(393a) Understanding the Modification of Local Glass Transition Dynamics By Surface Bound Chains

The perturbed material properties observed in polymer thin films and nanocomposites is primarily caused by interfacial interactions. While early work studying the impact of interfacial perturbations in nanoconfined geometries predominantly investigated enthalpic effects such as hydrogen bonding or interfacial energy, recent studies have focused on the role of surface adhered chains such as grafted and adsorbed polymers. Such surface modification by the attachment of polymer chains is a cornerstone of tailoring interfacial phenomena, and has been well studied in polymer solutions. In contrast, the impact of surface bound chains in polymer melts and glasses have been considerably less studied and are complicated by the difficulty of accessing the adsorbed chains.

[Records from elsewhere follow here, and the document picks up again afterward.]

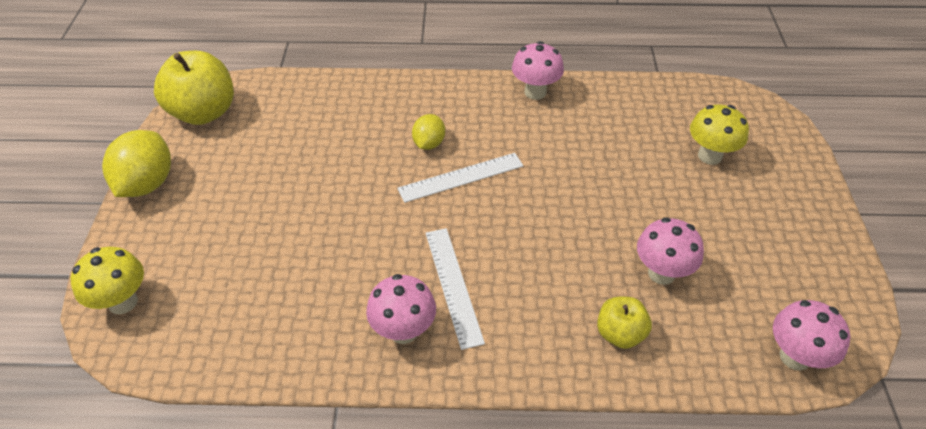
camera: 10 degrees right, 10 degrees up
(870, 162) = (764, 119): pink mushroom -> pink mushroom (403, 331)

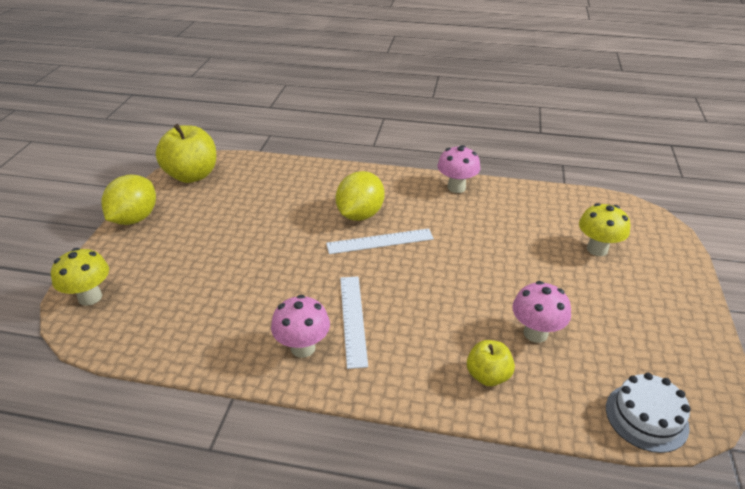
camera: 10 degrees right, 10 degrees down
(429, 143) = (360, 214): yellow lemon -> yellow lemon, size x1.73
(795, 357) = (646, 417): pink mushroom -> white cake

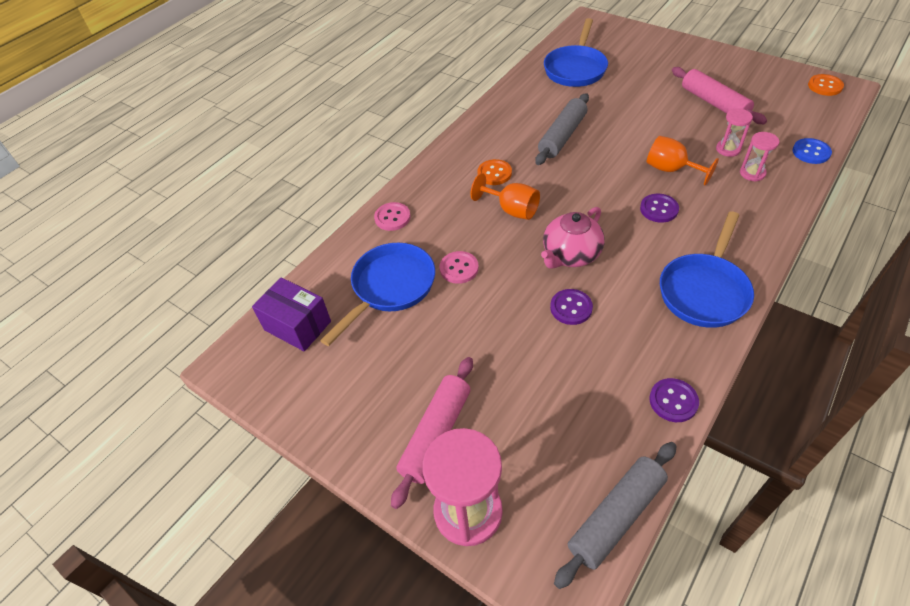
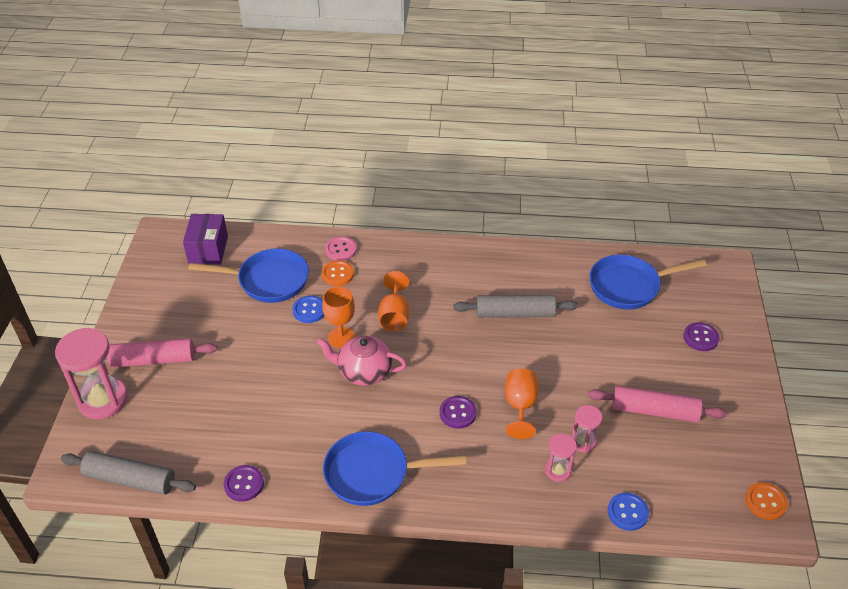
camera: 55 degrees right, 5 degrees down
(459, 268) = (309, 310): pink button -> blue button
(494, 173) = (432, 288): orange button -> orange button (337, 274)
(514, 256) = (341, 337): none -> orange goblet
(571, 308) = (305, 392): purple button -> purple button (700, 338)
(714, 103) = (654, 411): pink rolling pin -> pink rolling pin turned 75 degrees clockwise

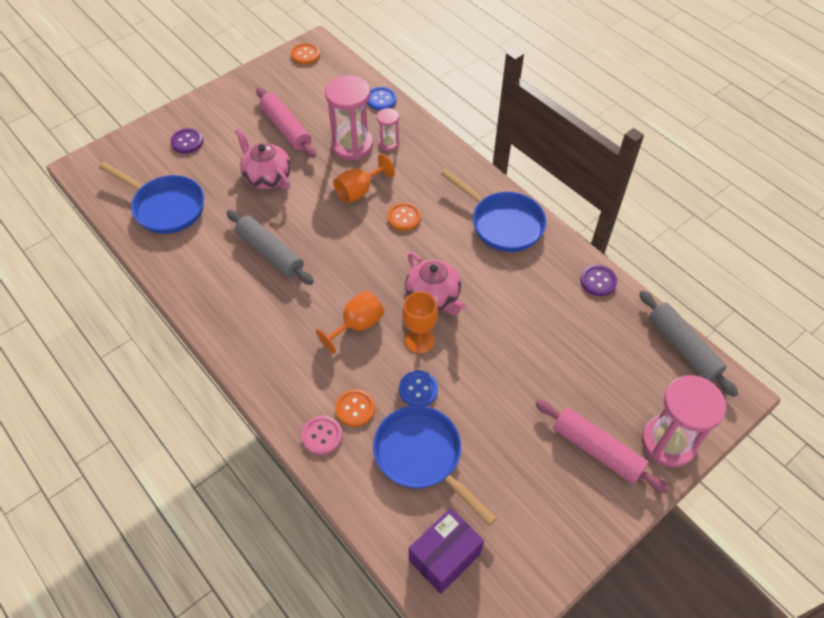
camera: 135 degrees left, 10 degrees up
(458, 413) = (404, 217): purple button -> orange button
(583, 442) = (352, 145): pink hourglass -> pink hourglass, size x1.94
(601, 360) = (267, 177): none -> pink teapot

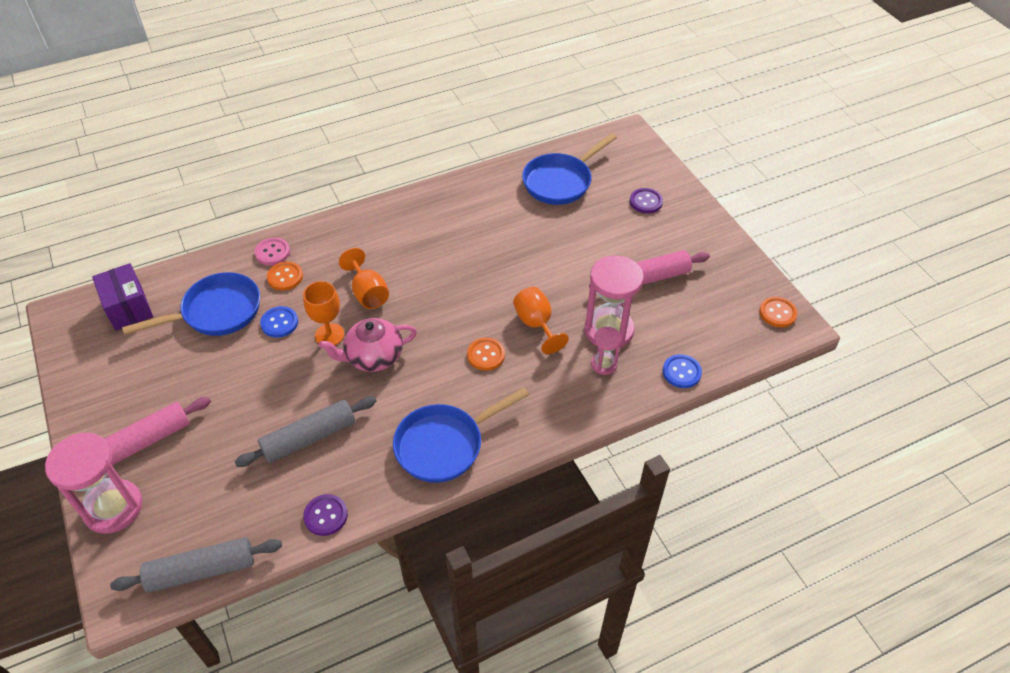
camera: 105 degrees right, 5 degrees down
(267, 177) = (579, 254): pink teapot -> none
(270, 253) = (478, 245): grey rolling pin -> grey rolling pin (309, 437)

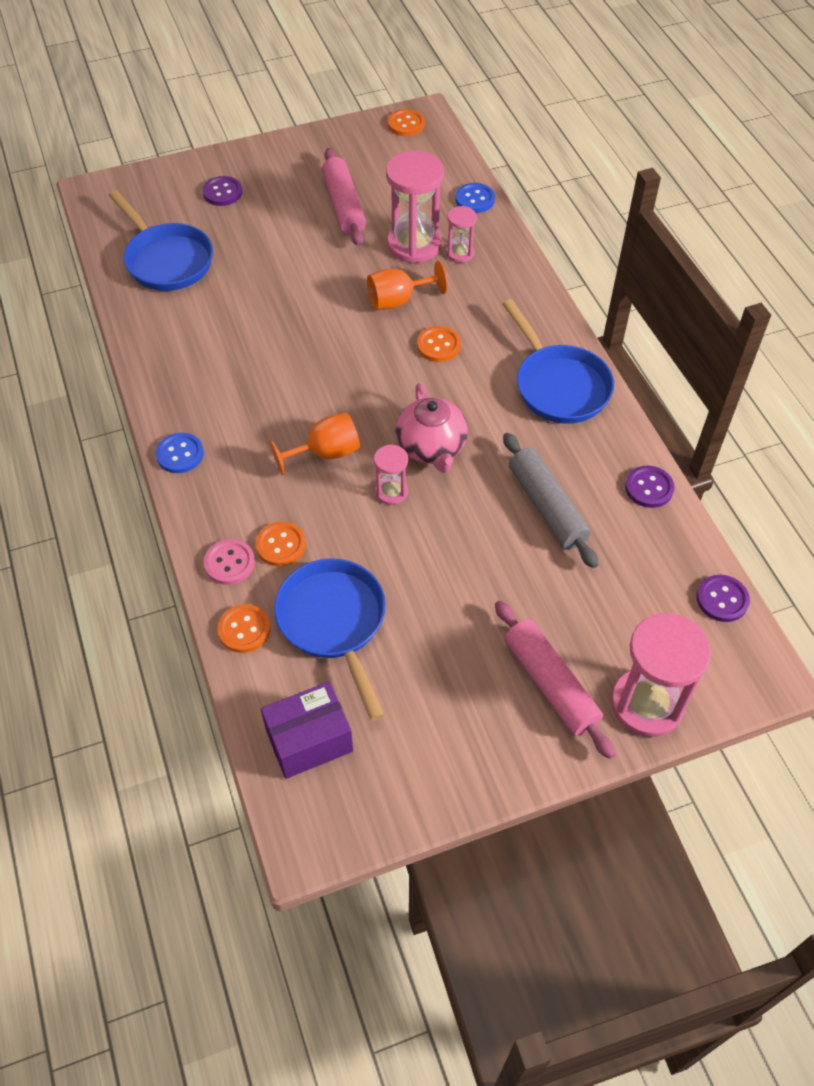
camera: 85 degrees left, 5 degrees up
(201, 570) = (722, 599): grey rolling pin -> purple button
(218, 266) = (244, 629): none -> orange button
(279, 323) = (364, 547): blue button -> blue button (180, 454)
(329, 335) = (391, 492): orange goblet -> pink hourglass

Efforts to investigate adsorbed layers in melt films and polymer nanocomposites frequently rely on solvent washing to expose such near-surface, “bound layer” chains.

This presentation compares and contrasts our group’s recent experimental results investigating local perturbations to the glass transition temperature T_g near polymer interfaces. In particular, we compare the importance of chain interpenetration at polymer-polymer interfaces [1-3] with the impact of end-grafted [4] and adsorbed [5-7] chains to silica interfaces. Our work on polymer-polymer interfaces has shown that the annealing and interpenetration of polymer chains across the interface is central to creating broad glass transition temperature profiles coupling the dynamics across the interface [2,3]. We have also recently demonstrated that the local glass transition temperature profile T_g(z) as a function of distance z from the interface in polystyrene (PS) next to silica substrates with end-grafted chains is the same to within experimental error as that observed for PS next to a much higher T_g polymer, polysulfone (PSF), suggesting some common phenomenon [2,4].

Our more recent work has tried to understand the role of adsorbed chains by comparing adsorbed layers obtained from the solvent washing of melt annealed films with the well-studied case of adsorbed layers formed in solution [5-7]. We find that the residual thickness of the bound layer of adhered chains remaining from the solvent rinsing of melt films is entirely determined by the solvent washing conditions used [6]. With extended time in solution both types of adsorbed layers, melt annealed and solution grown, are found to reach the same limiting value in adsorbed amount, equivalent to that grown in very dilute solutions. Only the time needed to reach this final limiting value varies, reflecting the prior treatment of the adsorbed layer. Our observations are consistent with surface diffusion and exchange measurements of adsorbed chains in solution demonstrating that surface bound chains are highly mobile, even for the case of strong adsorption. We compare how these different populations of surface bound chains alter the local glass transition temperature of neighboring polymer chains in bulk films, using these local T_g measurements to infer the adsorbed layer structure formed during melt annealing [7].

[1] R. R. Baglay and C. B. Roth, J. Chem. Phys. 2015, 143, 111101.

[2] R. R. Baglay and C. B. Roth, J. Chem. Phys. 2017, 146, 203307.

[3] Y. J. Gagnon and C. B. Roth, ACS Macro Letters 2020, 9, 1625-1631.

[4] X. Huang and C. B. Roth, ACS Macro Letters 2018, 7, 269-274.

[5] M. F. Thees and C. B. Roth, J. Polym. Sci., Part B: Polym. Phys. 2019, 57, 1224-1238.

[6] M. F. Thees, J. A. McGuire, and C. B. Roth, Soft Matter 2020, 16, 5366-5387.

[7] M. F. Thees, X. Huang, and C. B. Roth, 2021, in preparation.